About the host Rik Verhalle
Rik studied architecture and is a city guide in Eindhoven. Every month he shares a tip.
Like every year, the faculty of Built Environment attracts many new students. Our city guide Rik also attended his training here. This month he shares a tip for everyone visiting the TU/e Campus: take a closer look at the faculty building Vertigo. You might even spot the Sagrada Familia ... Wait, what?
Vertigo is the big green building that looms up as you approach the university. An impressive welcome to visitors, with the letters 'TU/e' clearly visible on the roof. This was once home to the faculty of chemical engineering and chemistry. When the Built Environment faculty moved into this building in 2002, they decided to radically renovate. On the concrete skeleton a new surface was placed, with glass strips and large areas of screen-printed glass.

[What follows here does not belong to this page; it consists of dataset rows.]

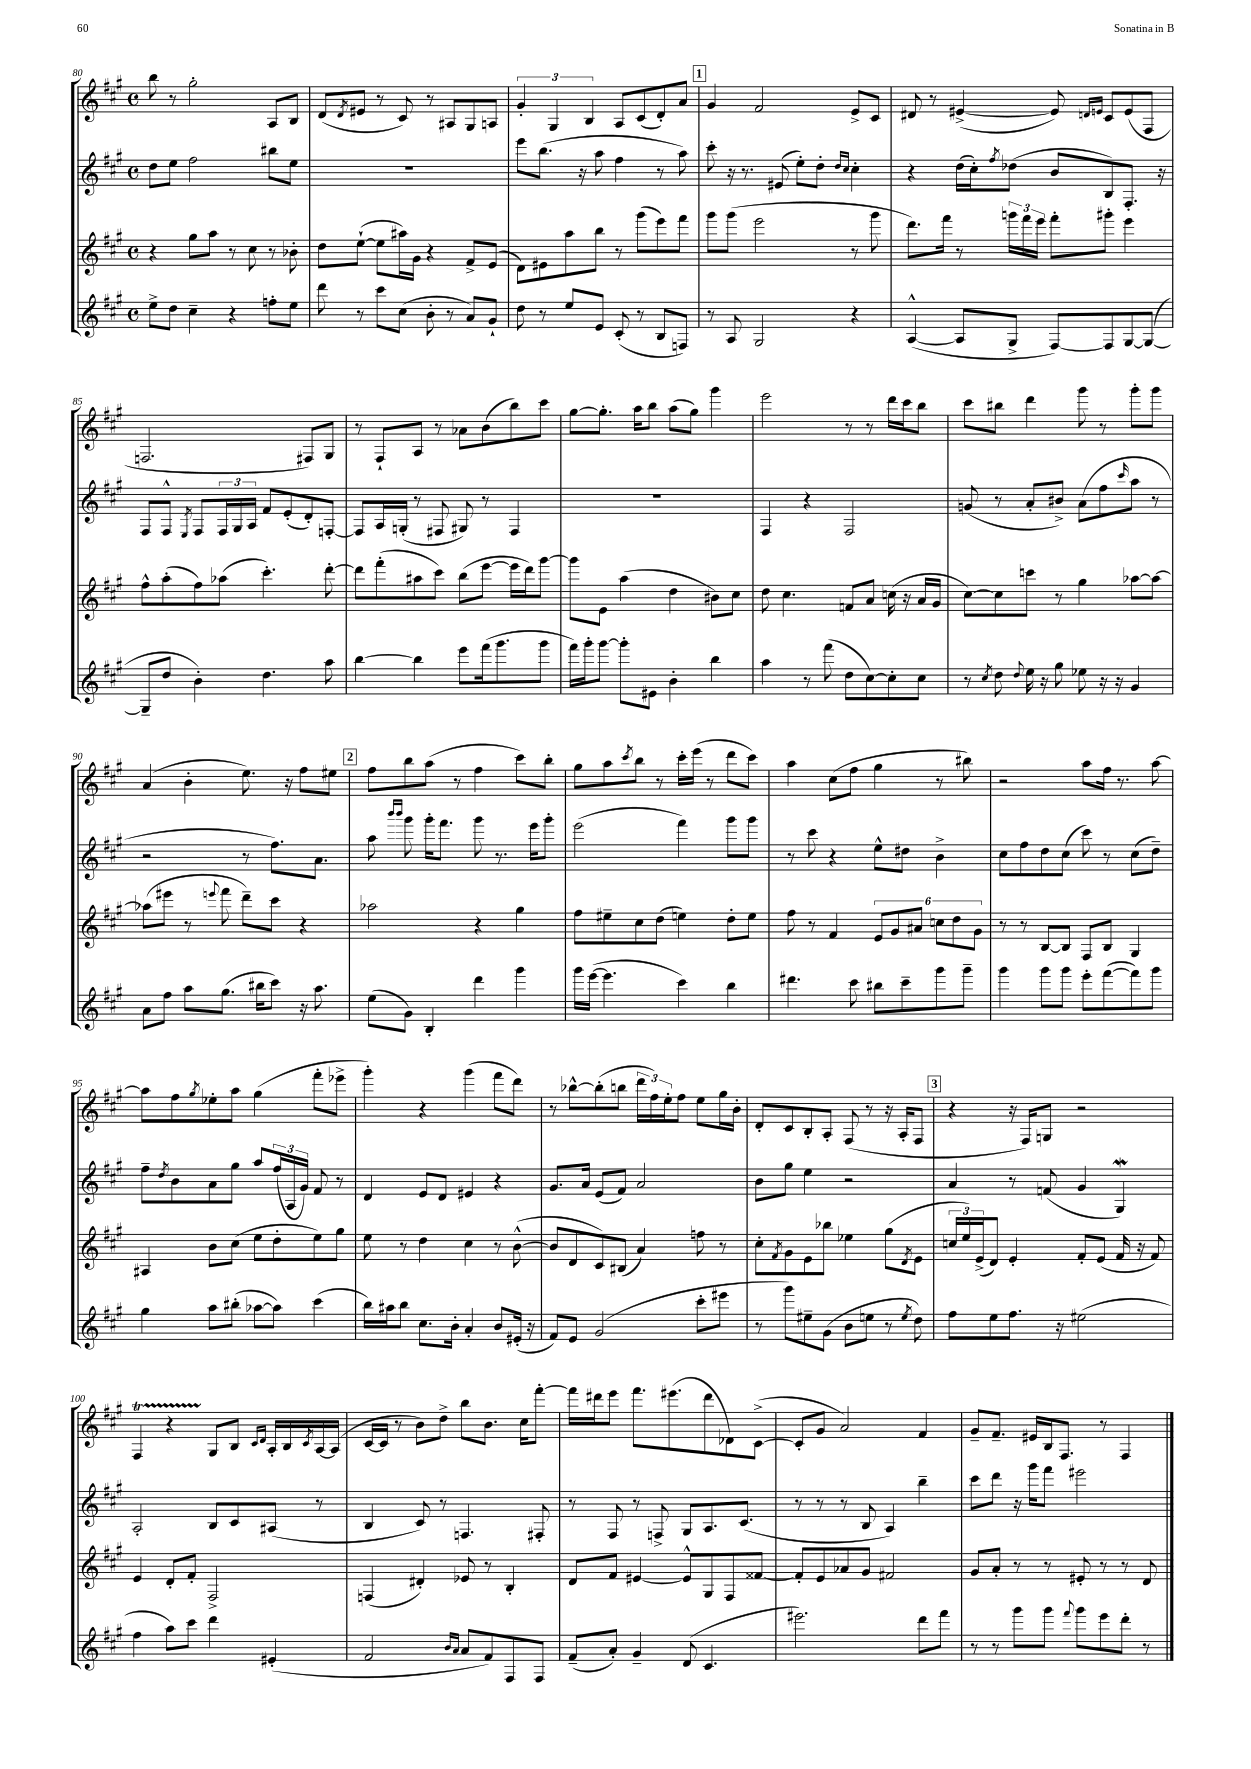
<<
\new StaffGroup <<
\new Staff = "s0" {
    \clef treble \key a \major \defaultTimeSignature \time 4/4
    b''8 r8 gis''2-. a8 b8 |
    d'8( \acciaccatura { d'8 } eis'8 r8 cis'8) r8 ais8 gis8 a8 |
    \tuplet 3/2 { gis'4-. gis4 b4 } a8 cis'8( d'8-.) a'8 |
    \mark \markup { \box "1" } gis'4 fis'2 e'8-> cis'8 |
    dis'8 r8 eis'4~->( eis'8) \grace { d'16 e'16 } cis'8 e'8( fis8 |
    f2. fis8) gis8 |
    r8 fis8-! a8 r8 aes'8 b'8( b''8) cis'''8 |
    gis''8~ gis''8.-. a''16 b''8 a''8( gis''8) gis'''4 |
    e'''2 r8 r8 d'''16 cis'''16 b''8 |
    cis'''8 bis''8 d'''4 gis'''8 r8 gis'''8-. gis'''8 |
    a'4( b'4-. e''8.) r16 fis''8 eis''8 |
    \mark \markup { \box "2" } fis''8 b''8 a''8( r8 fis''4 cis'''8) b''8-. |
    gis''8 a''8 \acciaccatura { cis'''8 } b''8 r8 cis'''16-. e'''16( r8 d'''8 cis'''8) |
    a''4 cis''8( fis''8 gis''4 r8 bis''8) |
    r2 a''8 fis''16 r8. a''8~ |
    a''8 fis''8 \acciaccatura { gis''8 } ees''8-. a''8 gis''4( fis'''8-. ees'''8-> |
    gis'''4-.) r4 gis'''4( fis'''8 d'''8) |
    r8 bes''8~-^ bes''8-.( b''8 \tuplet 3/2 { d'''16 fis''16) e''16-. } fis''8 e''8 gis''16 b'16-. |
    d'8-. cis'8 b8-. a8-. fis8( r8 r16 a16-. fis8 |
    \mark \markup { \box "3" } r4 r16 fis16) g8 r2 |
    fis4\startTrillSpan r4 gis8\stopTrillSpan b8 \grace { cis'16 d'16 } a16-. b16 \acciaccatura { cis'8 } a16~ a16( |
    cis'16~ cis'16 r8 b'8) d''8-> b''8 b'8. cis''16 fis'''8~-. |
    fis'''16 dis'''16 e'''8 fis'''8. eis'''8.( dis'''8 des'8) cis'8~->( |
    cis'8-. gis'8 a'2) fis'4 |
    gis'8-- fis'8.-- eis'16 b16 fis8. r8 fis4 \bar "|." |
}
\new Staff = "s1" {
    \clef treble \key a \major \defaultTimeSignature \time 4/4
    d''8 e''8 fis''2 bis''8 e''8 |
    R1 |
    e'''8 b''8.( r16 a''8 fis''4 r8 a''8) |
    \mark \markup { \box "1" } cis'''8-. r16 r8. eis'8( e''8-.) d''8-. \grace { d''16 cis''16 } cis''4-. |
    r4 d''16( cis''16-.) \acciaccatura { fis''8 } des''8( b'8 b8) fis8.-. r16 |
    fis8 fis8-^ \acciaccatura { e8 } fis8 \tuplet 3/2 { fis16 gis16 a16 } fis'8 e'8-.( d'8-.) f8~-. |
    f8 a16 g16-.( r8 fis8 gis8) r8 fis4 |
    R1 |
    fis4 r4 fis2 |
    g'8( r8 a'8-. bis'8->) a'8( fis''8 \grace { cis'''16 } a''8 r8 |
    r2 r8 fis''8.) a'8. |
    \mark \markup { \box "2" } a''8 \grace { b'''16 b'''16 } gis'''8 gis'''16-. fis'''8. gis'''8 r8. e'''16 gis'''8-. |
    e'''2( fis'''4) gis'''8 gis'''8 |
    r8 cis'''8 r4 e''8-^ dis''8 b'4-> |
    cis''8 fis''8 d''8 cis''8( cis'''8) r8 cis''8( d''8--) |
    fis''8-- \acciaccatura { d''8 } b'8 a'8 gis''8 a''8 \tuplet 3/2 { fis''16( a16 gis'16) } fis'8 r8 |
    d'4 e'8 d'8 eis'4 r4 |
    gis'8. a'16 e'8( fis'8) a'2 |
    b'8 gis''8 e''4 r2 |
    \mark \markup { \box "3" } a'4 r8 f'8( gis'4 gis4\mordent) |
    a2-. b8 cis'8 ais8( r8 |
    b4 cis'8) r8 f4. fis8-. |
    r8 fis8 r8 f8-> gis8 a8. cis'8.( |
    r8 r8 r8 b8 a4) b''4-- |
    cis'''8 d'''8 r16 gis'''16 fis'''8 eis'''2 \bar "|." |
}
\new Staff = "s2" {
    \clef treble \key a \major \defaultTimeSignature \time 4/4
    r4 gis''8 a''8 r8 cis''8 r8 bes'8-. |
    d''8 e''8~-!( e''8 ais''16) gis'16 r4 fis'8-> e'8( |
    d'8) eis'8 a''8 b''8 r8 gis'''8( e'''8) fis'''8 |
    \mark \markup { \box "1" } gis'''8 gis'''8( e'''2 r8 gis'''8 |
    d'''8.) fis'''16 r8 \tuplet 3/2 { g'''16 fis'''16 e'''16 } fis'''8-. gis'''8-. e'''4 |
    fis''8-^ a''8-.( fis''8) aes''8( cis'''4.-.) d'''8~-. |
    d'''8 fis'''8-.( ais''8 cis'''8) b''8( e'''8~ e'''16 d'''16) gis'''8~ |
    gis'''8 e'8 a''4( d''4 bis'8) cis''8 |
    d''8 cis''4. f'8 a'8 c''16( r16 a'16 gis'16 |
    cis''8~) cis''8 c'''8 r8 gis''4 aes''8~ aes''8~ |
    aes''8( eis'''8 r8 \appoggiatura { e'''8 } fis'''8 d'''8--) cis'''8 r4 |
    \mark \markup { \box "2" } aes''2 r4 gis''4 |
    fis''8 eis''8-- cis''8 d''8( e''4) d''8-. e''8 |
    fis''8 r8 fis'4 \tuplet 6/4 { e'8 gis'8 ais'8 c''8 d''8 gis'8 } |
    r8 r8 b8~ b8 fis8 b8 gis4 |
    ais4 b'8 cis''8( e''8 d''8-. e''8) gis''8 |
    e''8 r8 d''4 cis''4 r8 b'8~-^( |
    b'8 d'8 cis'8) bis8( a'4) f''8 r8 |
    cis''8-. \acciaccatura { fis'8 } gis'8 e'8 bes''8 ees''4 gis''8( \acciaccatura { d'8 } e'8 |
    \mark \markup { \box "3" } \tuplet 3/2 { c''16 e''16) e'16->( } d'8) e'4-. fis'8-. e'8( fis'16 r16 fis'8) |
    e'4 d'8-. fis'8-. fis2-> |
    f4( dis'4-.) ees'8 r8 b4-. |
    d'8 fis'8 eis'4~ eis'8-^ gis8 fis8 fisis'8~ |
    fisis'8-. e'8 aes'8 gis'8 fis'2 |
    gis'8 a'8-. r8 r8 eis'8-. r8 r8 d'8 \bar "|." |
}
\new Staff = "s3" {
    \clef treble \key a \major \defaultTimeSignature \time 4/4
    e''8-> d''8 cis''4-- r4 f''8-. e''8 |
    d'''8 r8 cis'''8 cis''8( b'8-. r8 a'8) gis'8-! |
    d''8 r8 e''8 e'8 cis'8-.( r8 b8 f8) |
    \mark \markup { \box "1" } r8 a8 gis2 r4 |
    a4~-^( a8 gis8-> fis8~) fis8 gis8~ gis8~( |
    gis8-- d''8 b'4-.) d''4. a''8 |
    b''4~ b''4 e'''8 fis'''16( gis'''8. gis'''8 |
    fis'''16) gis'''16-. gis'''8~ gis'''8-. eis'8 b'4-. b''4 |
    a''4 r8 fis'''8( d''8 cis''8~) cis''8-. cis''8 |
    r8 \acciaccatura { cis''8 } d''8 \appoggiatura { d''8 } e''16 r16 gis''8 ees''8 r16 r16 gis'4 |
    a'8 fis''8 a''8 gis''8.( bis''16 cis'''8) r16 a''8. |
    \mark \markup { \box "2" } e''8( gis'8) b4-. d'''4 gis'''4 |
    gis'''16 e'''16~( e'''4. cis'''4) b''4 |
    dis'''4. cis'''8 bis''8 cis'''8-- gis'''8 gis'''8-- |
    gis'''4 gis'''8 gis'''8 e'''8-. fis'''8~( fis'''8) gis'''8 |
    gis''4 a''8 bis''8-.( aes''8~ aes''8) cis'''4( |
    b''16) ais''16 b''8 cis''8. b'16-. a'4-. b'8 eis'16-.( r16 |
    fis'8) e'8 gis'2( cis'''8-. eis'''8 |
    r8 gis'''8) eis''8-- gis'8( b'8 e''8 r8 \acciaccatura { e''8 } d''8) |
    \mark \markup { \box "3" } fis''8 e''8 fis''8. r16 eis''2( |
    fis''4 a''8) cis'''8 d'''4 eis'4-.( |
    fis'2 \grace { b'16 a'16 } a'8 fis'8) fis8 fis8 |
    fis'8--( a'8-.) gis'4-- d'8( cis'4. |
    eis'''2.) d'''8 fis'''8 |
    r8 r8 gis'''8 gis'''8 \appoggiatura { fis'''8 } gis'''8 e'''8 d'''8-. r8 \bar "|." |
}
>>
>>
\layout { \context { \Score currentBarNumber = #80 } }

The pattern of stripes on the facade is a print of the scaffolding of Gaudi's Sagrada Familia. It symbolises the educational character of the building in which the process is more important than the result. "Here your mind is on the scaffolding”, Rik explains. Inside there is indeed plenty of room for the development of the student. Downstairs is the workshop where students work on models and where you can buy materials for your project.
But even if you’re not a student you are welcome to be inspired here. Take the 'lazy stairs' (stairs with a small slope) to the exhibition space Plaza on the first floor. Casa Vertigo regularly organises interesting exhibitions in the field of art, culture and technology. You can also grab a coffee at the mini Starbucks here.
The study programme in Eindhoven is known for its broad basis. In the beginning you get subjects from building planning to construction theory. After that, you go into depth with the master's programmes and work towards your own specialisation. Rik explains how you are challenged to think about social problems and realistic solutions. The TU/e is also highly innovative. For example, it is currently involved in the realization of the world's first, truly inhabited 3D-printed houses that will soon appear in Meerhoven, a popular neighborhood in Eindhoven. The announcement of this unique construction project this year made the news from CNN to the Guardian.